Friday, February 03, 2006

Ever reducing emissions

Right, so here's the score, at least according to Mayer Hillman, whose book 'How we can save the planet' is a shocking primer on the science, policy debates and current calls to action surrounding climate change.

Apparently, if we are to stablise carbon emissions at what's currently thought to be the maximum safe limit (that's 450ppm atmospheric concentration), a level recently articulated by the Avoiding Dangerous Climate Change conference, and we aim to reduce emissions so that our emissions converge upon those of the developing world by 2030, a timeline proposed by Hillman, then in the UK, individual carbon emissions need to fall from 10.4tCO2 average in 2005 to 2.1tCO2 average by 2050. OK? Got that?

Well if you have, you're following better than me. Putting aside awkward questions about whether we're talking individual emissions or household emissions, whether you count kids or not, what you include in calculating any of the above and whether emissions I produce in the course of my work count as personal or household or not at all, the one thing that is clear is that the necessary trend is sharply downwards, for ever and a day.

Striking a straight line on a piece of graph paper, and following Hillmans proposed trajectory, I reckon to do our bit, if we were good global citizens with average emissions, we would need to reduce our contribution to the problem from 10.1tCO2 at the start of 2006 to 9.8t by the time we next say Happy New Year, although quite how happy the washingqueen would be if we did that remains to be seen.

The bottom line is we need to shed 300kg of emissions per year, which doesn't sound so hard. That's only 25kg per month. Just 25 bags of sugar or a trade size bag of builders sand. Each and every month. For the next 25 years, until our emissions converge with those of the developing world, about the time I'm due to retire. Then, post retirement, things seem to get a little easier; according to Hillman, post 2030 convergence we can ease off and shed just a further 50kg a year for the next 20 years until by the time I'm 86 my emissions will hopefully be just 20% of what they should be today. Now there's a retirement to look forward to.

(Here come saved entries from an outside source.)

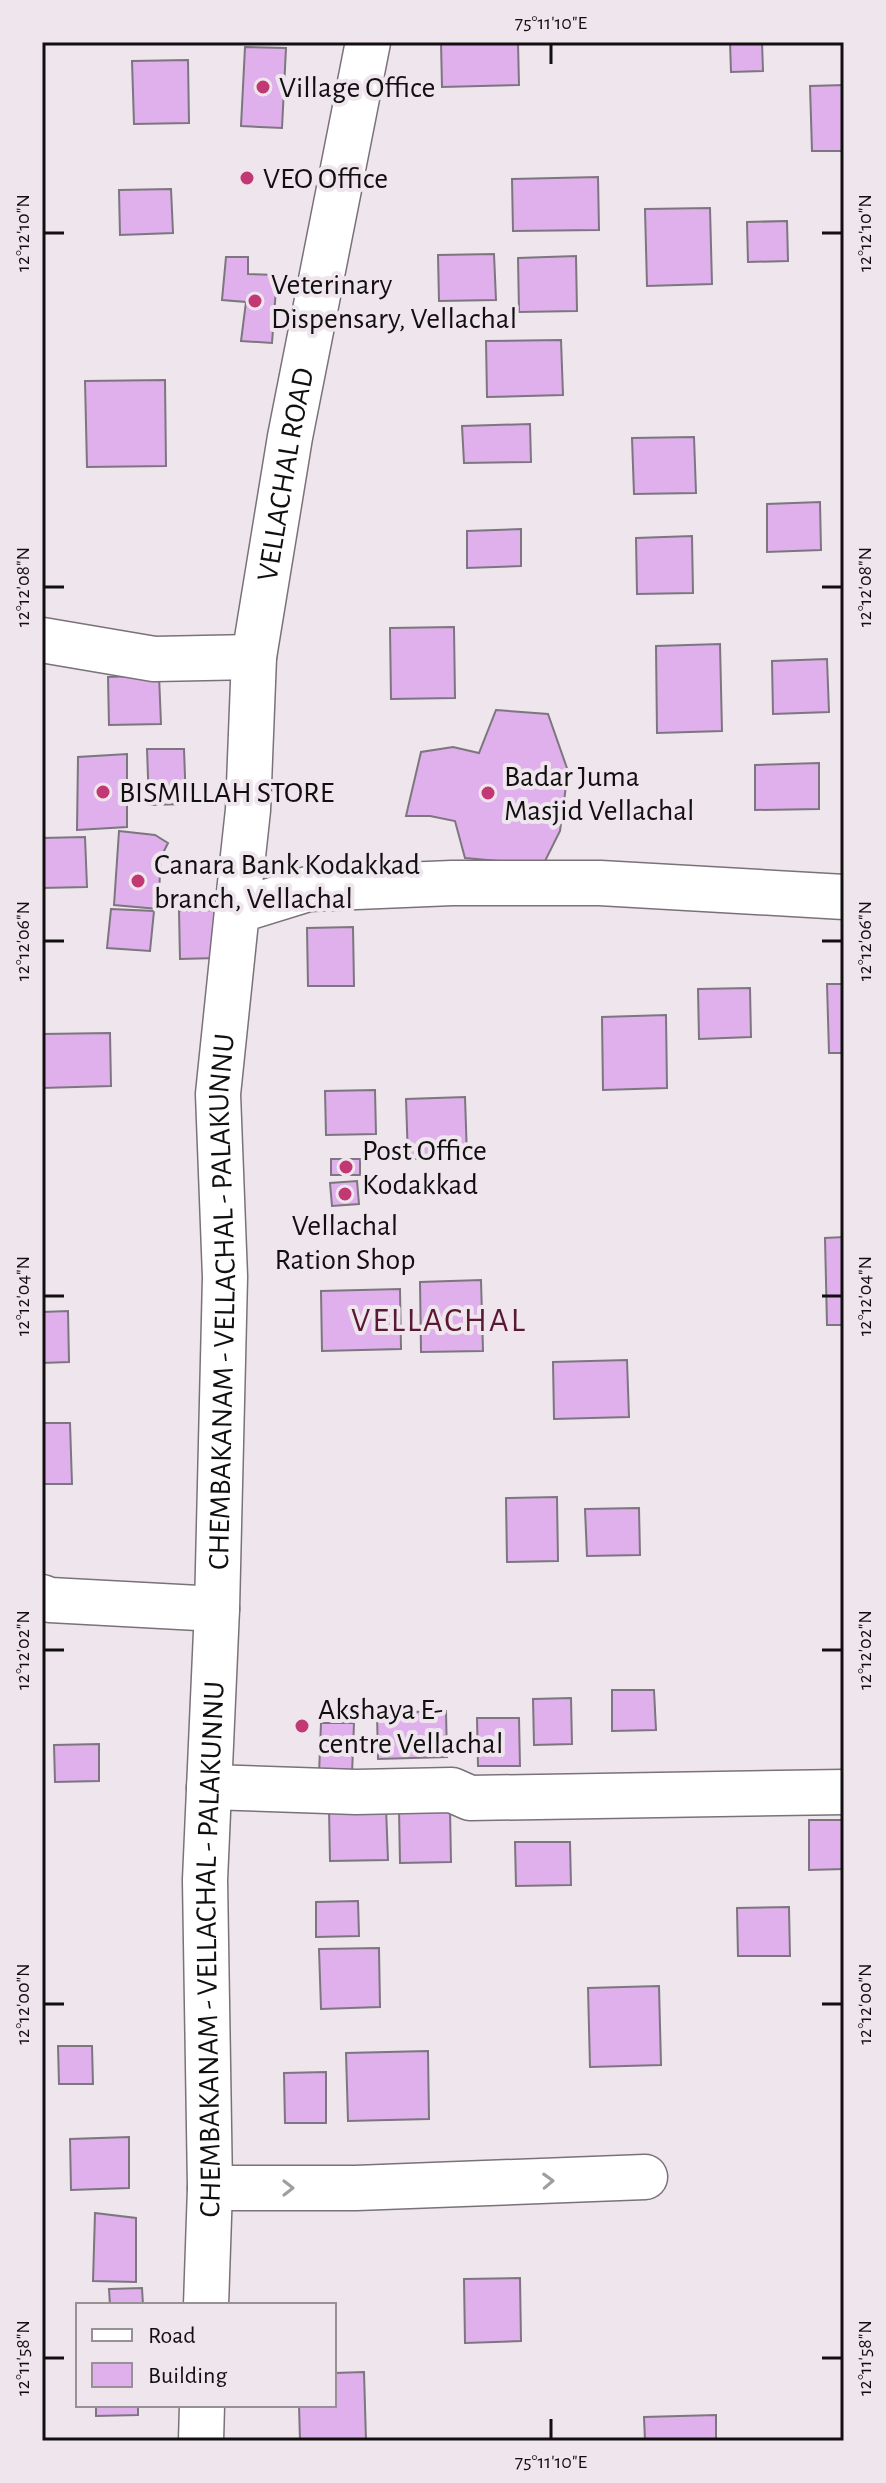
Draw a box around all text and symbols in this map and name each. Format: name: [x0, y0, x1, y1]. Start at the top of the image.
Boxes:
text: 75°11'10"E: [515, 13, 588, 33]
place label: Village Office: [279, 73, 435, 103]
marker: Village Office: [254, 78, 272, 96]
place label: VEO Office: [263, 164, 388, 194]
marker: VEO Office: [238, 169, 256, 187]
text: 12°12'10"N: [13, 194, 33, 272]
text: 12°12'10"N: [855, 194, 875, 272]
place label: Veterinary Dispensary, Vellachal: [271, 270, 517, 334]
marker: Veterinary Dispensary, Vellachal: [246, 292, 264, 310]
street label: VELLACHAL ROAD: [253, 365, 319, 583]
text: 12°12'08"N: [13, 547, 33, 627]
text: 12°12'08"N: [855, 547, 875, 627]
place label: Badar Juma Masjid Vellachal: [504, 762, 695, 826]
place label: BISMILLAH STORE: [119, 778, 334, 808]
marker: BISMILLAH STORE: [94, 783, 112, 801]
marker: Badar Juma Masjid Vellachal: [479, 784, 497, 802]
place label: Canara Bank Kodakkad branch, Vellachal: [154, 850, 420, 914]
marker: Canara Bank Kodakkad branch, Vellachal: [129, 872, 147, 890]
text: 12°12'06"N: [13, 901, 33, 981]
text: 12°12'06"N: [855, 901, 875, 981]
street label: CHEMBAKANAM - VELLACHAL - PALAKUNNU: [204, 1032, 241, 1570]
place label: Post Office Kodakkad: [362, 1136, 487, 1200]
marker: Post Office Kodakkad: [337, 1158, 355, 1176]
marker: Vellachal Ration Shop: [336, 1185, 354, 1203]
place label: Vellachal Ration Shop: [274, 1211, 416, 1275]
text: 12°12'04"N: [13, 1256, 33, 1336]
text: 12°12'04"N: [855, 1256, 875, 1336]
district label: VELLACHAL: [351, 1304, 527, 1338]
text: 12°12'02"N: [13, 1610, 33, 1690]
text: 12°12'02"N: [855, 1610, 875, 1690]
street label: CHEMBAKANAM - VELLACHAL - PALAKUNNU: [191, 1680, 230, 2218]
place label: Akshaya E- centre Vellachal: [318, 1695, 503, 1759]
marker: Akshaya E- centre Vellachal: [293, 1717, 311, 1735]
text: 12°12'00"N: [13, 1963, 33, 2045]
text: 12°12'00"N: [855, 1963, 875, 2045]
one-way arrow: [542, 2172, 555, 2189]
one-way arrow: [282, 2179, 295, 2197]
legend: [76, 2303, 336, 2407]
text: 12°11'58"N: [13, 2320, 33, 2396]
text: 12°11'58"N: [855, 2320, 875, 2396]
text: Road: [148, 2324, 196, 2348]
text: Building: [148, 2364, 227, 2388]
text: 75°11'10"E: [515, 2452, 588, 2472]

It all boils down to something like a 3% per year reduction in emissions, if you start from the UK average. And this happens to be the same amount that the environmental pressure groups are lobbying the UK government to commit to as an annual emissions reduction target. So, if it's good enough for them, it's good enough for me.

There's just one small thing niggles me though, the fact in our household we seem to be starting from above average emissions, so perhaps we need to be aiming a little higher, to trim a little more? I feel a meeting with the washingqueen coming on to negotiate targets. If you thought the Kyoto negotiations sounded tricky, watch this space.